(Input for this task)

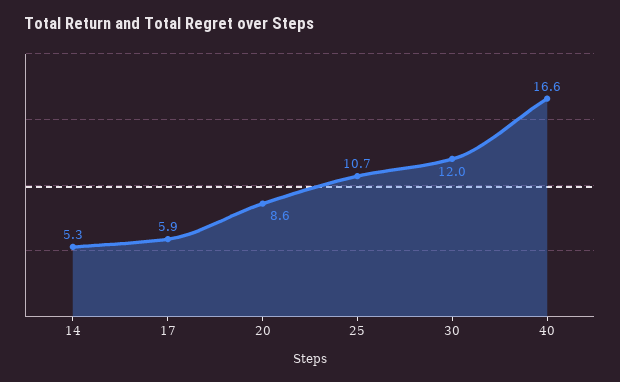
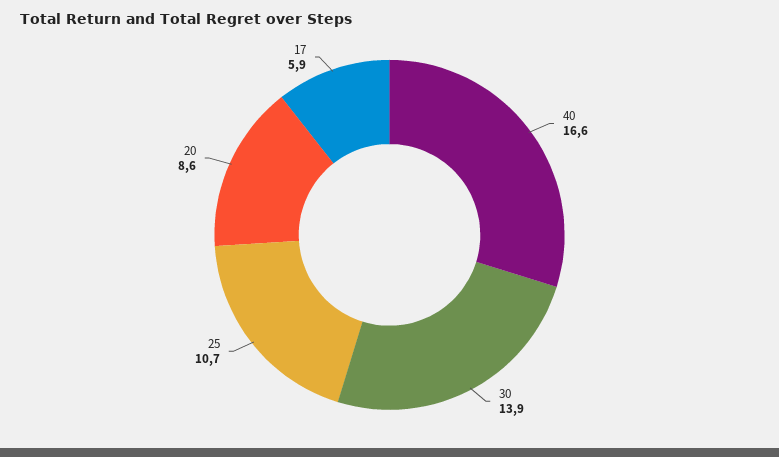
14: 5.3 -> none
30: 12 -> 13.9

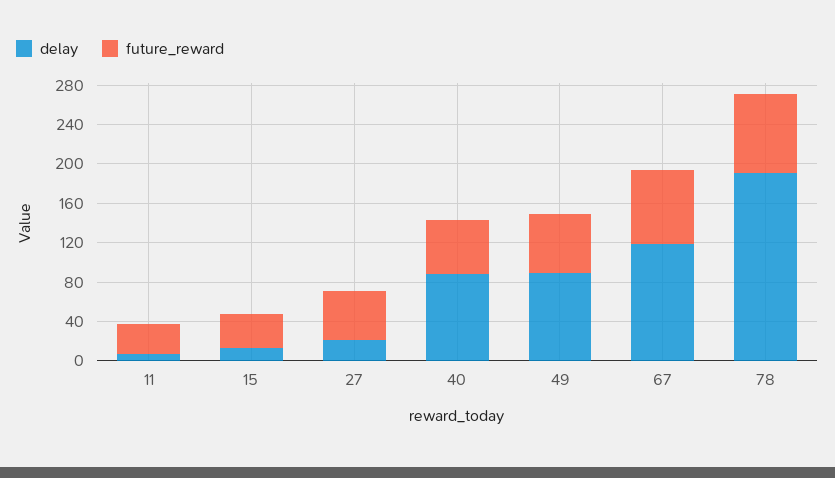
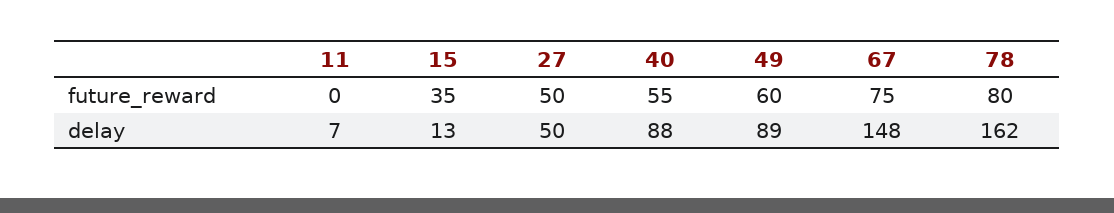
future_reward, 11: 30 -> 0
delay, 27: 20 -> 50
delay, 67: 120 -> 148
delay, 78: 190 -> 162

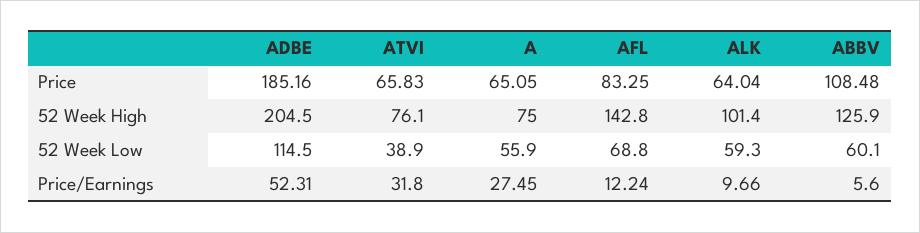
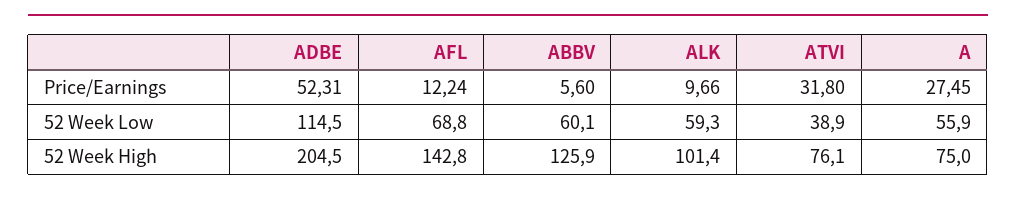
ADBE, Price: 185.16 -> none
ATVI, Price: 65.83 -> none
A, Price: 65.05 -> none
AFL, Price: 83.25 -> none
ALK, Price: 64.04 -> none
ABBV, Price: 108.48 -> none

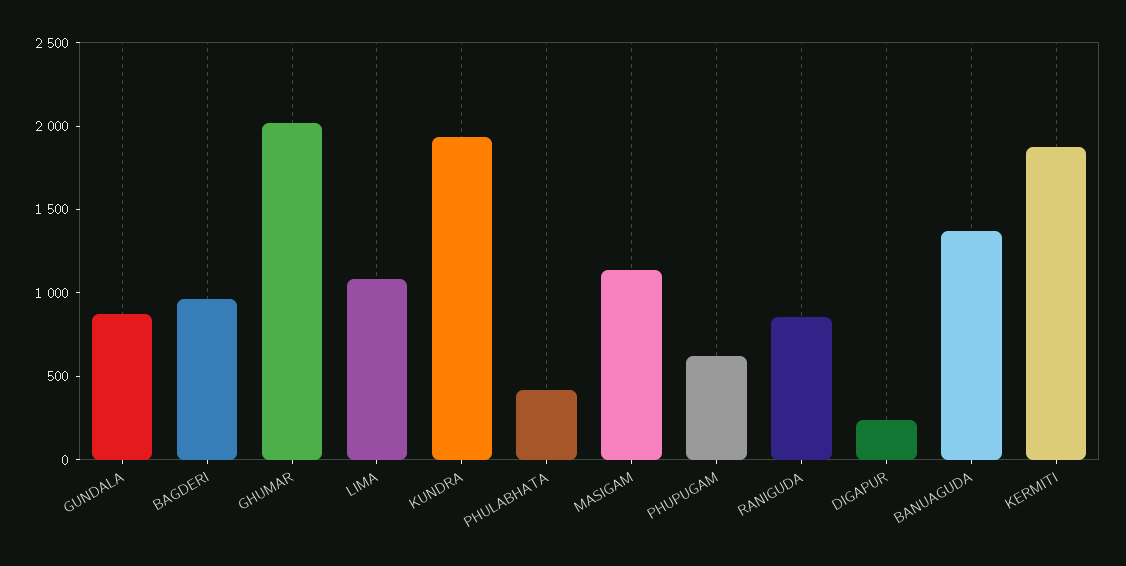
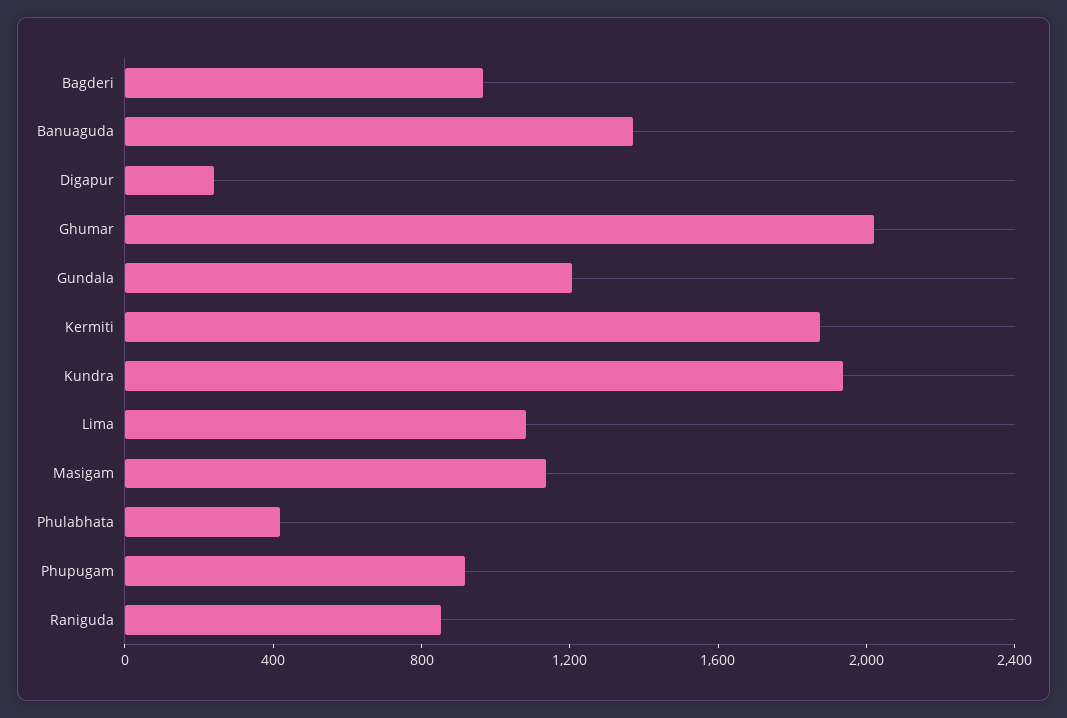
GUNDALA: 900 -> 1200
PHUPUGAM: 600 -> 900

(End Input for this task)

Task statement ▸ Exactness is what counts here: copy each entry as given and omit its pictures.

Task output ▸
14: 5.3 -> none
30: 12 -> 13.9

future_reward, 11: 30 -> 0
delay, 27: 20 -> 50
delay, 67: 120 -> 148
delay, 78: 190 -> 162

ADBE, Price: 185.16 -> none
ATVI, Price: 65.83 -> none
A, Price: 65.05 -> none
AFL, Price: 83.25 -> none
ALK, Price: 64.04 -> none
ABBV, Price: 108.48 -> none

GUNDALA: 900 -> 1200
PHUPUGAM: 600 -> 900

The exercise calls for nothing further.